Dustin Poirier admittedly felt the effects of Conor McGregor’s leg kicks after UFC 264, suggesting that he had never left a fight week so sore.
Poirier and McGregor collided for a third time in the headliner of last months UFC pay-per-view event, with ‘The Diamond’ once again emerging victorious. While the fight only last one round, ‘The Diamond’ says the leg kicks he received from ‘Notorious’ during their trilogy definitely left a mark.
“I’ve been checked by a lot of heavy kickers, but never before have I left fight week and been sore on my actual bone, like my knee was sore,” Poirier said on American Top Team’s Punchin’ In podcast (via MMAFighting). “Not my thigh or calf, my knee was sore.”

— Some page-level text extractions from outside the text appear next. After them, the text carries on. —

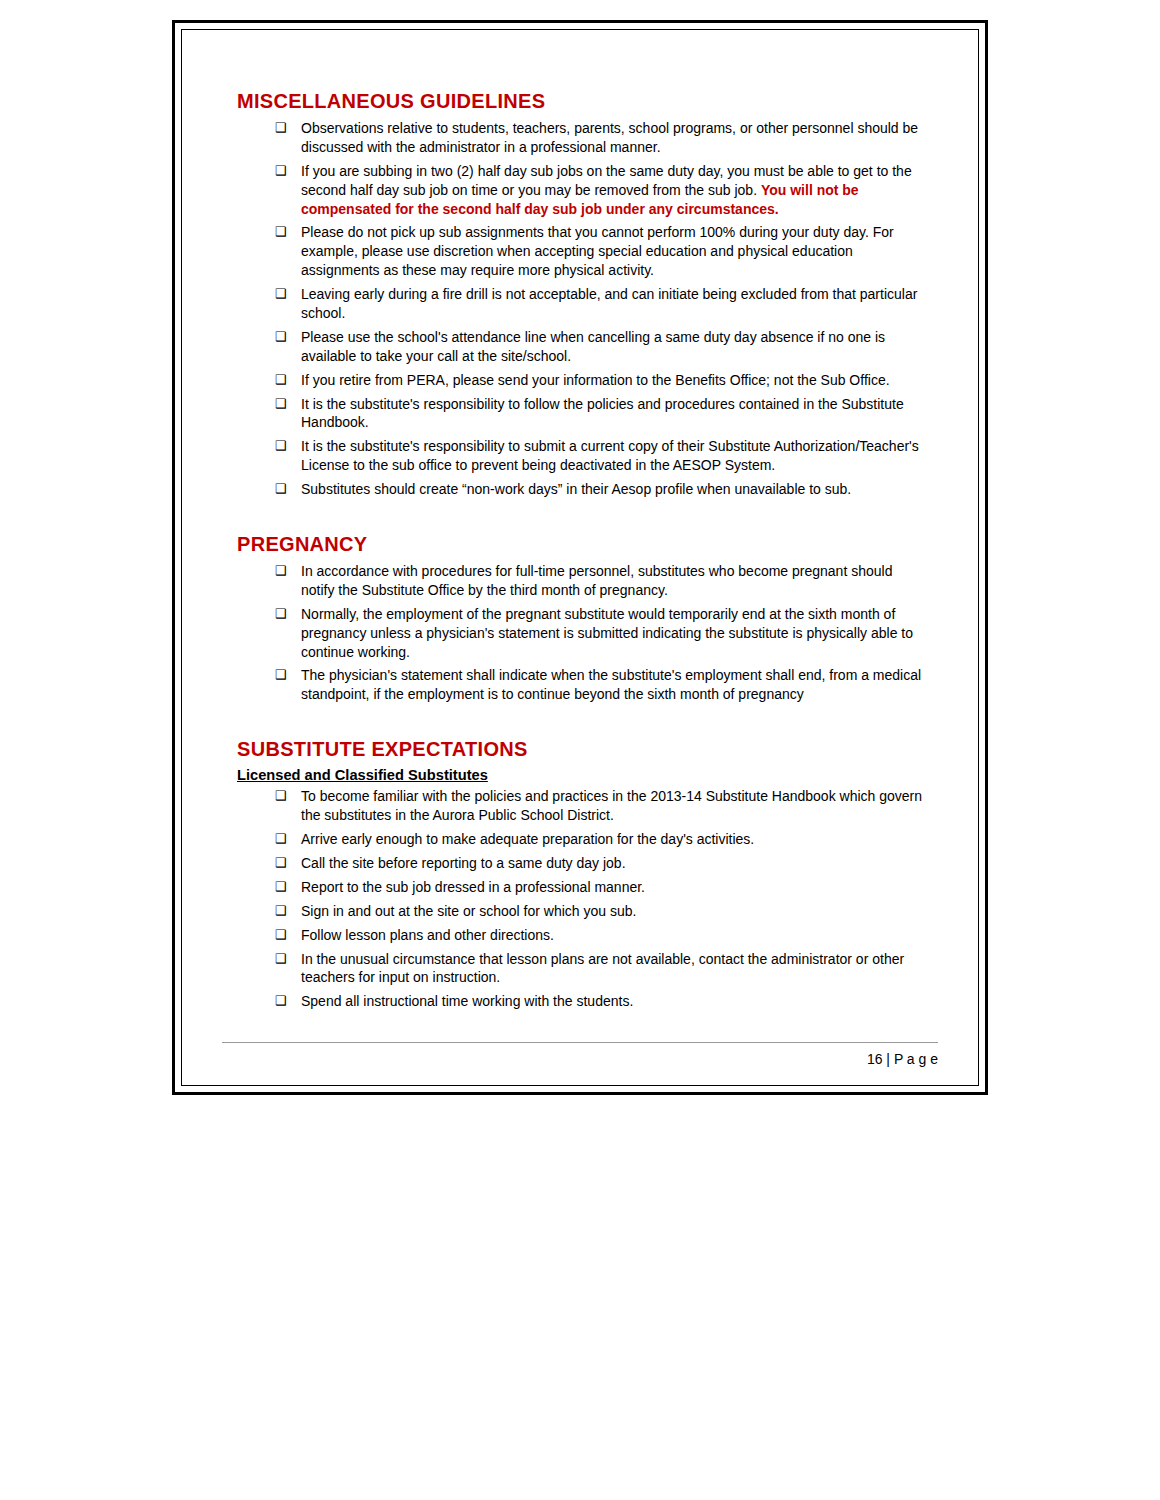MISCELLANEOUS GUIDELINES
Observations relative to students, teachers, parents, school programs, or other personnel should be discussed with the administrator in a professional manner.
If you are subbing in two (2) half day sub jobs on the same duty day, you must be able to get to the second half day sub job on time or you may be removed from the sub job. You will not be compensated for the second half day sub job under any circumstances.
Please do not pick up sub assignments that you cannot perform 100% during your duty day. For example, please use discretion when accepting special education and physical education assignments as these may require more physical activity.
Leaving early during a fire drill is not acceptable, and can initiate being excluded from that particular school.
Please use the school's attendance line when cancelling a same duty day absence if no one is available to take your call at the site/school.
If you retire from PERA, please send your information to the Benefits Office; not the Sub Office.
It is the substitute's responsibility to follow the policies and procedures contained in the Substitute Handbook.
It is the substitute's responsibility to submit a current copy of their Substitute Authorization/Teacher's License to the sub office to prevent being deactivated in the AESOP System.
Substitutes should create “non-work days” in their Aesop profile when unavailable to sub.
PREGNANCY
In accordance with procedures for full-time personnel, substitutes who become pregnant should notify the Substitute Office by the third month of pregnancy.
Normally, the employment of the pregnant substitute would temporarily end at the sixth month of pregnancy unless a physician's statement is submitted indicating the substitute is physically able to continue working.
The physician's statement shall indicate when the substitute's employment shall end, from a medical standpoint, if the employment is to continue beyond the sixth month of pregnancy
SUBSTITUTE EXPECTATIONS
Licensed and Classified Substitutes
To become familiar with the policies and practices in the 2013-14 Substitute Handbook which govern the substitutes in the Aurora Public School District.
Arrive early enough to make adequate preparation for the day's activities.
Call the site before reporting to a same duty day job.
Report to the sub job dressed in a professional manner.
Sign in and out at the site or school for which you sub.
Follow lesson plans and other directions.
In the unusual circumstance that lesson plans are not available, contact the administrator or other teachers for input on instruction.
Spend all instructional time working with the students.
16 | P a g e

According to ‘The Diamond’, his sore knee was the result of him not being able to check Conor’s kicks in a traditional fashion. Instead, Poirier said he was forced to check McGregor’s kicks with his knee as opposed to his shin like normal due to the Irishman’s unorthodox stance.
“I just know from getting kicked and kicking so many times over the years that when a kick lands bad I just know it kind of hurts both of us even though it’s hitting my knee, it hurts the other guy a lot more. Just from sparring rounds I just know. There was one kick I turned my knee out a little bit. I didn’t have my weight like a traditional check and I knew that was a bad one for him. I knew that one hurt bad.”
Dustin Poirier believes that Conor McGregor’s fight-ending injury likely stemmed as a result of those untraditional checked kicks.
“I think it was on top of his foot, but you never know if that could have caused torque on his shin bone and cracked it. I don’t know, he was throwing hard kicks, and a lot of them were hitting my knee. I didn’t get to traditionally check the kicks, but I did turn my knee out and it was bone-on-bone and it was worse for him.”
Dustin Poirier is now expected to be the first man to challenge newly crowned UFC lightweight champion Charles Oliveira. A date and venue for that proposed fight has yet to be confirmed by promotional officials.